Namı babasının hayaliliğinden, Hacettepespor’un efsanevi sol açığı, Kürt
Cemali’nin postuna oturanlardan ama yumuşak huylu olduğundan işleri
yürütememiş.
Buradan
Hacettepe Mahallesi’ne geçiyor Raffi Abi, “Çok güzel evler vardı” diyor ve
devam ediyor: “Babası olmayan ama abisi sevilen, sayılan Hacettepe
delikanlılarından olan bir arkadaşıma kalmaya giderdim. Tek katlı, bahçeli,
banyosu dışarıda güzel evleri olan güzel bir mahalleydi.”
Keçiörenli
kabadayılardan da bahsediyor.
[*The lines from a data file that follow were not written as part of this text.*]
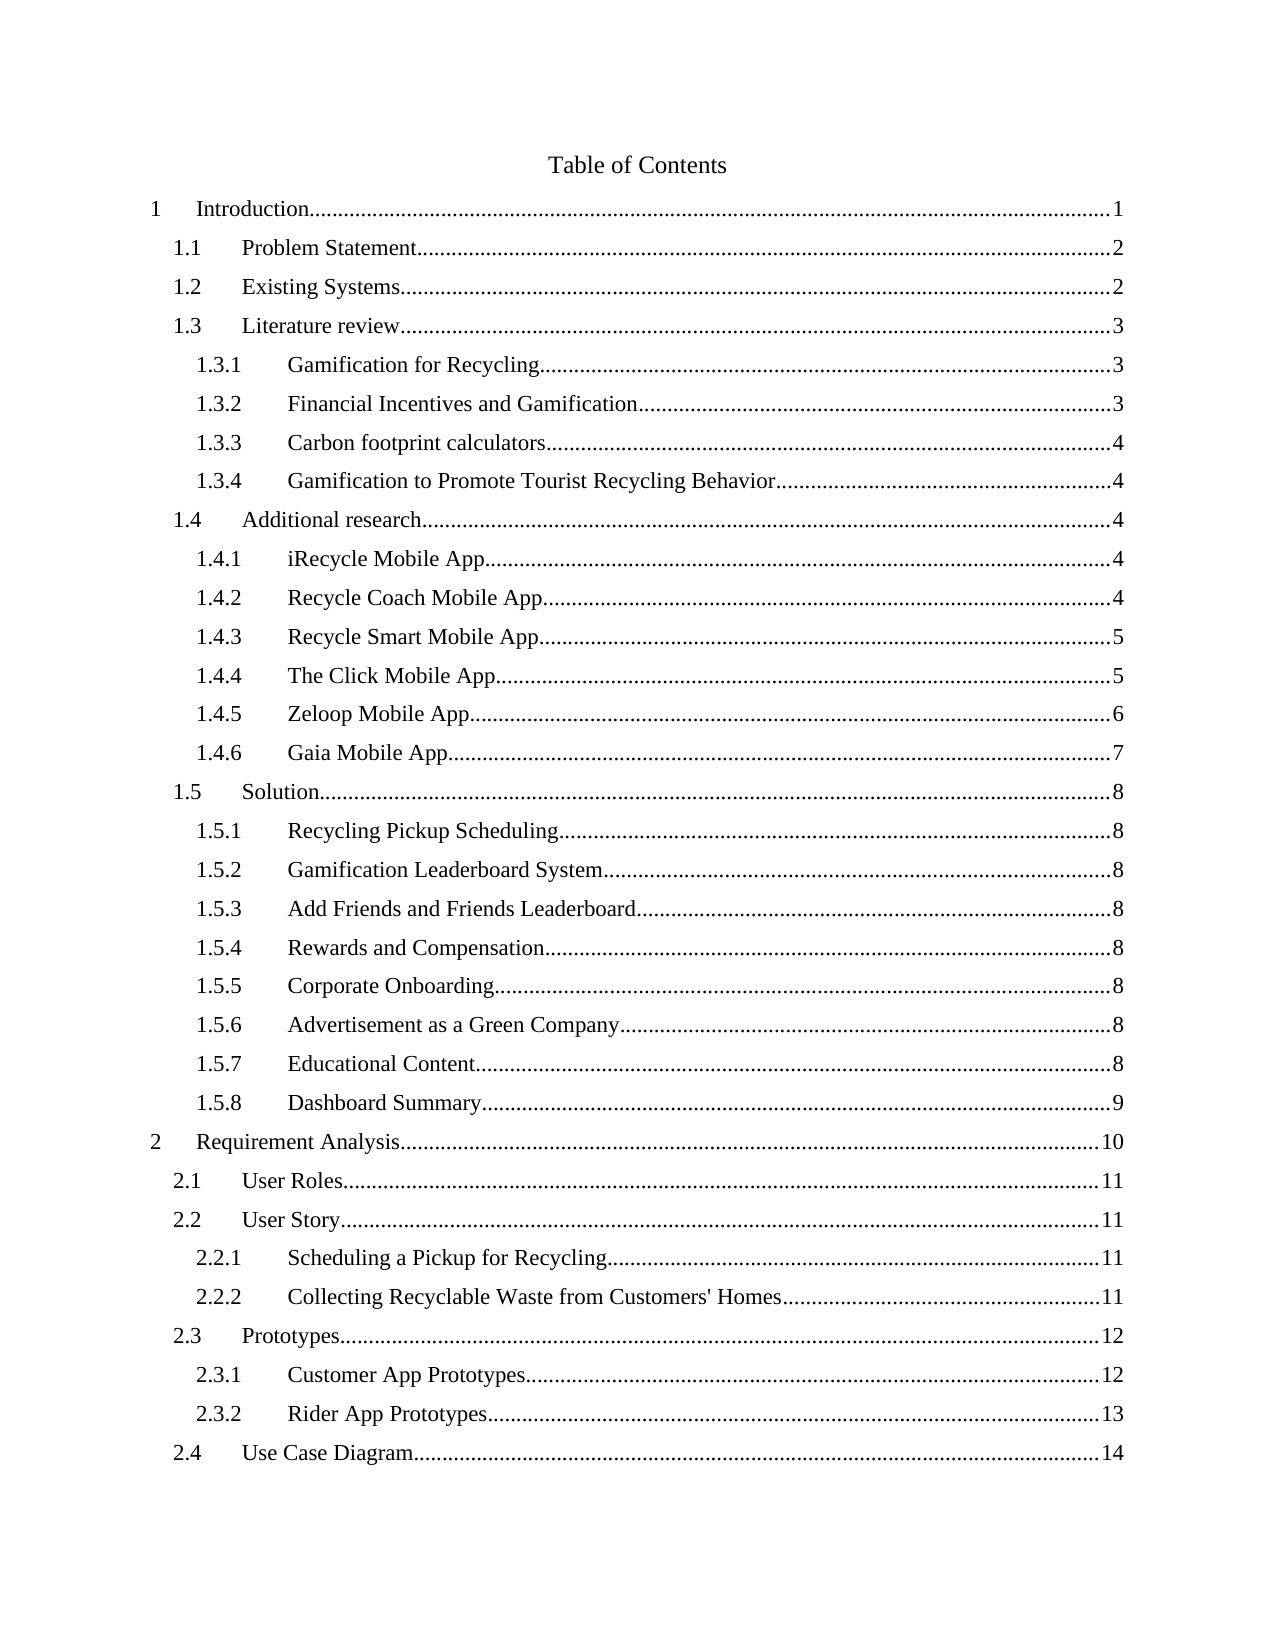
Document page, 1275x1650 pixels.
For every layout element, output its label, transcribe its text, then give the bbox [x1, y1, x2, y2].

text 2 Requirement Analysis 10 [150, 1128, 1125, 1154]
text 1.3.1 Gamification for Recycling 3 [196, 351, 1125, 377]
text 1.4.1 iRecycle Mobile App 4 [196, 545, 1125, 571]
text 1.1 Problem Statement 2 [173, 234, 1125, 261]
text 1.4.6 Gaia Mobile App 7 [196, 739, 1125, 766]
text 1.5.4 Rewards and Compensation 8 [196, 934, 1125, 960]
text 1.4.5 Zeloop Mobile App 6 [196, 701, 1125, 727]
text 1.5.5 Corporate Onboarding 8 [196, 972, 1125, 999]
text 2.4 Use Case Diagram 14 [173, 1439, 1125, 1465]
text 1.3.4 Gamification to Promote Tourist Recycling Behavior 4 [196, 467, 1125, 494]
text 1.4.2 Recycle Coach Mobile App 4 [196, 584, 1125, 610]
text 1 Introduction 1 [150, 195, 1125, 222]
text 2.1 User Roles 11 [173, 1167, 1125, 1193]
text 1.5.6 Advertisement as a Green Company 8 [196, 1011, 1125, 1038]
text 1.4 Additional research 4 [173, 506, 1125, 533]
text 1.3.2 Financial Incentives and Gamification 3 [196, 390, 1125, 416]
text 2.2.2 Collecting Recyclable Waste from Customers' Homes 11 [196, 1283, 1125, 1310]
text 2.3.2 Rider App Prototypes 13 [196, 1400, 1125, 1426]
text 1.4.4 The Click Mobile App 5 [196, 662, 1125, 688]
text 1.5.1 Recycling Pickup Scheduling 8 [196, 817, 1125, 843]
text 2.2 User Story 11 [173, 1206, 1125, 1232]
text 1.5.8 Dashboard Summary 9 [196, 1089, 1125, 1115]
text 1.5.7 Educational Content 8 [196, 1050, 1125, 1077]
text Table of Contents [150, 150, 1125, 179]
text 1.3.3 Carbon footprint calculators 4 [196, 428, 1125, 455]
text 2.3.1 Customer App Prototypes 12 [196, 1361, 1125, 1387]
text 2.3 Prototypes 12 [173, 1322, 1125, 1348]
text 1.5.2 Gamification Leaderboard System 8 [196, 856, 1125, 882]
text 2.2.1 Scheduling a Pickup for Recycling 11 [196, 1244, 1125, 1271]
text 1.5 Solution 8 [173, 778, 1125, 804]
text 1.4.3 Recycle Smart Mobile App 5 [196, 623, 1125, 649]
text 1.2 Existing Systems 2 [173, 273, 1125, 299]
text 1.3 Literature review 3 [173, 312, 1125, 338]
text 1.5.3 Add Friends and Friends Leaderboard 8 [196, 895, 1125, 921]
Altındağlılarla iyi geçinirlermiş, işlerinde
güçlerinde, aileye, eşe dosta yanlışları olmayan, saygılı, terbiyeli, yiğit
insanlarmış. “Keçiören’in meşhur Gazino Durağı’na onları görmeye giderdik,
bizim gazinonun lokalinde masalarına oturur, onları dinler, ufak ufak içerdik.
Bizimle konuştuklarında çok sevinirdik” diyor.
1970’lerde
işin içine sağ-sol çatışması girince işler büyümüş, 1980 Darbesi’yle devlet her
şeye el koyduğu gibi bu duruma da el koymuş ve kabadayılık işini bitirmiş.
Raffi Abi, “Onlardan geriye sadece devlet destekli kabadayılar kaldı, onlar da
mafya oldular” diye anlatıyor.
Dumankara’da
bir vukuatla ‘nam’ salan veya ‘nam’ salmak için vukuata bulaşan ama “su
testisi, su yolunda kırılmayan” bıçkın delikanlıları soruyorum Raffi Abi’ye.
“İlla ki vardı” diyor ve ekliyor: “Bir adamı bıçakla veya bir tabanca yakalat,
1-2 ay yat, çık, biraz da bu yollarda bezin olsun, ismin yayılırdı etrafa.”
Dumankara’daki gibi bu yolda gencecik yaşta ömrünü tüketen Çinli Recai’yi
anlatıyorum, aklına bir arkadaşı düşüyor Raffi Abi’nin ve başlıyor anlatmaya:
“1964-65’te 15 yaşında Cebecili bir arkadaş tanıdım. O zamanlar Cebeci’de top
oynardı, sonra Ispartaspor’a transfer oldu. 1,90 boyunda dağ gibi bir oğlandı.
Askerden sonra 1970’lerde sapıttı. İçki, kumar ne ararsan vardı. İç Cebeci’yi
tokatlamaya başladı. Her gün bana uğrardı, birlikte pavyonlarda takılırdık. Ben
yeni evliyim o sırada, baktım pavyonda da olay çıkartıyor, “bir daha bana
gelme” dedim, kestim ilişkimi. Ama ara sıra gelip borç alırdı. O zaman, benim Cebeci’de
dükkanım vardı. Ben geç giderdim. Bir sabah gelip işçimden zorla para almış.
Bir geldim çocuk titriyor korkudan. Ortak bir arkadaşımıza anlattım, “bir
dahakine gelip benden istesin” dedim. Bir hafta sonra tekrar aynı şeyi yapmış.
Bu sefer haber saldım bir daha gelirse vururum diye. Akşamları geç kapadığımı
bilirdi. Bir gün müşteriler varken geldi. Her zaman sarhoş gezerdi ama bu sefer
ayık. Tabancanın yerini bildiğinden, geldi, onun olduğun gözün önüne oturdu.
Müşteriler gittikten sonra, çıkardı borcu kadar olan parayı önüme koydu. Neyse
gülüştük, sarıldık, öpüştük ve gitti. Ertesi gün öğlen, dükkana bir geldim, tüm
Cebeci yas tutuyor. Bu benim arkadaş, tüm gece içmiş, geç saatte 5 katlı evinin
koridor boşluğundan düşüp rahmetli olmuş.”